Exercise passage:
From the south side of Lomas, the new University of New Mexico Hospital resembles a moored cruise ship, so staff on the main campus have dubbed it the "Good Ship Richardson."

As in first lady Barbara and Gov. Bill Richardson, after whom UNM named the 478,748-square-foot addition. The six-story Richardson Pavilion will house UNM’s Children’s Hospital, a maternity center, a bigger emergency department and much, much more. It is triple the size of the existing UNM hospital.

The Good Ship Richardson will be dedicated at 11 a.m. Saturday. Patients are expected to start using the pavilion in May after state inspectors have certified she is seaworthy.

Ground was broken for the $233.8 million construction project, billed as one of the largest public projects in state history, in November 2004 and it is finishing pretty much on time and on budget.

"I’ve been here for a little more than 30 years," said Paul Roth, UNM executive vice president for health sciences and dean of the medical school. "I have to say this is one of the most significant events in the history of the medical school and in the history of UNMH."

The new hospital wing is a medical palace compared to the existing facility. Large windows brighten the interior. Wide hallways lead to wide stairwells. Patients and visitors use different elevators, improving patient privacy and safety. Ceilings are higher in the new wing and are full of the wiring and piping modern hospitals require.

Assignment:
Continue the article about the new UNM hospital pavilion from its last sentence. The material that comes after this is separate and has no connection to the text about the new UNM hospital pavilion.

Material supplied:
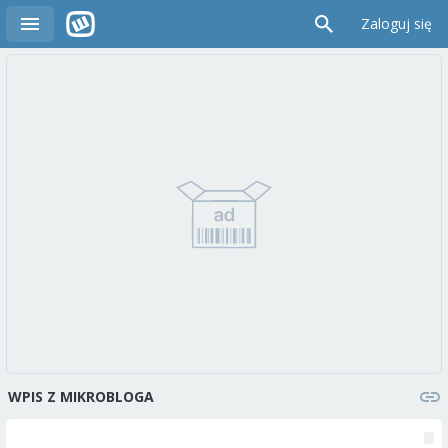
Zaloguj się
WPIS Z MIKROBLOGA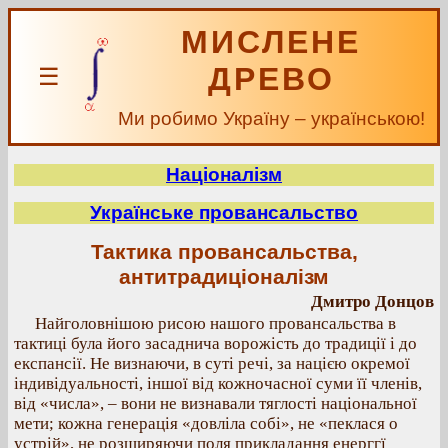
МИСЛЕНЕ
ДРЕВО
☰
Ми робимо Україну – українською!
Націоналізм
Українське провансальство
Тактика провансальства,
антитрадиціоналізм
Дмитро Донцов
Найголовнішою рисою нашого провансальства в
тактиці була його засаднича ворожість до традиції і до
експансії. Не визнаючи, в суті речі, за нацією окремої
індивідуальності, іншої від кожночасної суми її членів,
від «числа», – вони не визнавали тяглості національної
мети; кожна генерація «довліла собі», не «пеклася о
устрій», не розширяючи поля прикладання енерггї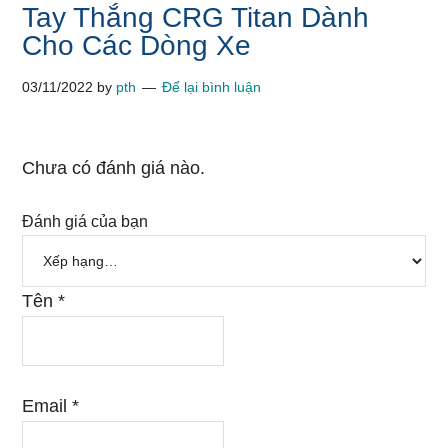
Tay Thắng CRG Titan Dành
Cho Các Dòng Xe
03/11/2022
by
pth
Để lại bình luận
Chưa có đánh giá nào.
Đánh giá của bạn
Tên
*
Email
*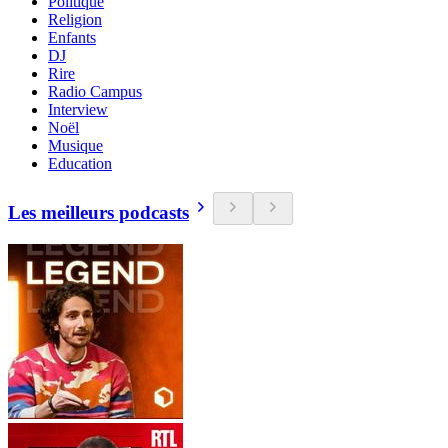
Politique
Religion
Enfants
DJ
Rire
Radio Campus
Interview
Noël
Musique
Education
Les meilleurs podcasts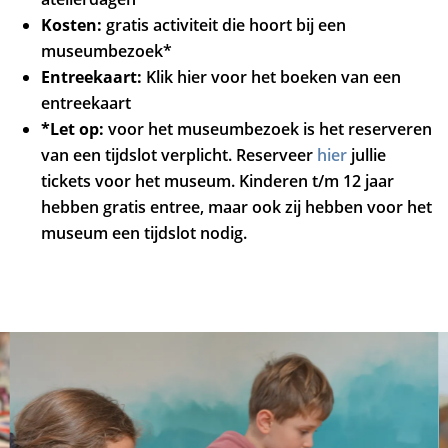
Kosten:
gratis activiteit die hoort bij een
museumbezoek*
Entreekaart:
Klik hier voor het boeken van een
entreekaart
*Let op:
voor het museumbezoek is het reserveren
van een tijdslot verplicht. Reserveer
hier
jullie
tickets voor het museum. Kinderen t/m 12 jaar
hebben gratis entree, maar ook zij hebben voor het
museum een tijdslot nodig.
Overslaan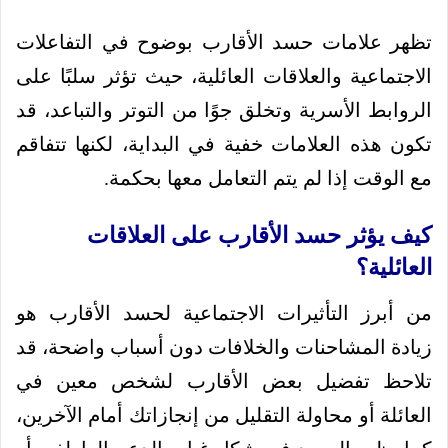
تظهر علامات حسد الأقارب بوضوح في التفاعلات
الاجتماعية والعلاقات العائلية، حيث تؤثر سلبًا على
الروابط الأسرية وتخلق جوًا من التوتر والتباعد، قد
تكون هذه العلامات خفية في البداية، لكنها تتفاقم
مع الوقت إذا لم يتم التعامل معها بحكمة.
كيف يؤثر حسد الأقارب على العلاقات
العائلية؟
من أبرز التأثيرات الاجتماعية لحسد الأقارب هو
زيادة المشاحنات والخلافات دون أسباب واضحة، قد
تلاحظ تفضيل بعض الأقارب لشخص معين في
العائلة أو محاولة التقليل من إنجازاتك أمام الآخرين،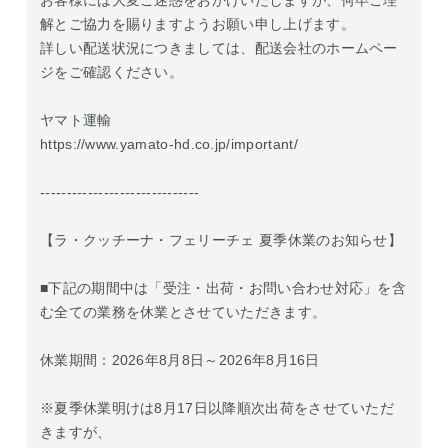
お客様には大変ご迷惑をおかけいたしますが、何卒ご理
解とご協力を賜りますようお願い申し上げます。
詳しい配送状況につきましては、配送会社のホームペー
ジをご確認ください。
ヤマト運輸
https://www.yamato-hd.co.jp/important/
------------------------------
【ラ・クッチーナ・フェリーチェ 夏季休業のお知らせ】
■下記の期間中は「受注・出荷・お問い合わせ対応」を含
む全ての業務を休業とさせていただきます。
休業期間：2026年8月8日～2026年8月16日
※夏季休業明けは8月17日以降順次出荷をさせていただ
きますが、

Task response:
Parents with hospitalized children will have space to relax. Kids will have a large play area that opens onto a patio with a big view of the mesa.

By design, colors on the ground floors are earth-toned, then evolve on higher floors until they suggest the sky. A dome in the children’s area is full of flashing lights, resembling stars.

The new emergency center on the ground floor will contain seven trauma and resuscitation beds, six isolation beds for patients with communicable diseases, 38 beds for adults, and a separate pediatric emergency center with 12 beds. The existing emergency room has patients lined up in hallways on gurneys for lack of space.

There will be 72 beds for intensive care, 15 rooms for labor and delivery and 24 rooms for post-partum mothers.

Carrie Tingley hospital will have 15 beds for young musculoskeletal and orthopedic patients. The children’s hospital will have 20 intensive care beds, 20 oncology beds and six pediatric surgical suites.

The project has had some controversy and detractors. At the groundbreaking ceremony in 2004, protesters said the facility would do little to improve primary and preventive care, especially for the poor and uninsured.

In naming the pavilion for the Richardsons, regents said they were recognizing the governor’s help securing financing for the project. Richardson backed an increase in cigarette taxes to support a $40 million bond issue.

Once the building opens, UNM will be on the hook for a $1.1 million mortgage payment every month. The mortgage was guaranteed by the Federal Housing Administration.

An unsuccessful bidder from Utah in 2004 also questioned whether UNM had held improper discussions with The Jaynes Companies Inc., the Albuquerque builder that won the contract by teaming with J.E. Dunn Construction of Kansas City, Mo. UNM denied any improper pre- contract discussions. The Jaynes-Dunn team underbid Okland Construction of Salt Lake City by $100,000.

Regents also drew flack for requiring contractors to use labor unions to hire some of the workers used on the project.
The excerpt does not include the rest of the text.